Am testing out Google BigQuery to replace traditional databases we have used in the past (PostgreSQL / MySQL) but have found the performance to be extremely (and oddly) slow.

Uploaded a ~6mb dataset (~44,000 rows) to test.

Tried to run a few simple queries:

SELECT Sub_Category, COUNT(*) AS COUNT FROM rnd-projects-247203.test.data GROUP BY Sub_Category

Can someone help explain to me why such a simple query on a small dataset takes over 20 seconds to run? Have I done something wrong in the setup / need to do something differently?
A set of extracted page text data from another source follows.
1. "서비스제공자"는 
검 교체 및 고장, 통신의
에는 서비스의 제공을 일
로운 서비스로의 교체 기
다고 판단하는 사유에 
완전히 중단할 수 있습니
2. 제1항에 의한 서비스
Execution details screenshot

Thanks!

Added: Execution details expanded under S00

Data is sourced and loaded in from a Google Drive .csv file

Execution details screenshot - expanded

1
Could you expand on the S00 step, which is where nearly all of the time is spent?. I suspect this might have something to do with storage location and data egression, but that might help us confirm it. - Francesco Galletta
As Francesco says, this speed doesn't make sense - unless you can show us how the data was loaded. - Felipe Hoffa
Could you provide more details on where the data is located and how the data was loaded ? - Alexandre Moraes
Hi guys, thanks for helping out - I have added a new screenshot. The data is located in Google Drive as a .csv file and I have manually added this via the Google BigQuery UI (ie, Create Table > Load data > From Google Drive) - Howard Gu
Everything seems ok, can you try to run a query against any bigquery public data set? And tell me about the execution time? - Alexandre Moraes

1 Answers

1
votes

BigQuery is a petabyte scale data warehouse. It's best complementary to a traditional database. It should not be considered in place of MySql/Postgres.

BigQuery is really fast for large scale queries, like 3-10 seconds for terabyte/petabyte scale. For small queries the run time is around 1-2 seconds as well. Anyway is not 20 miliseconds as on transactional databases.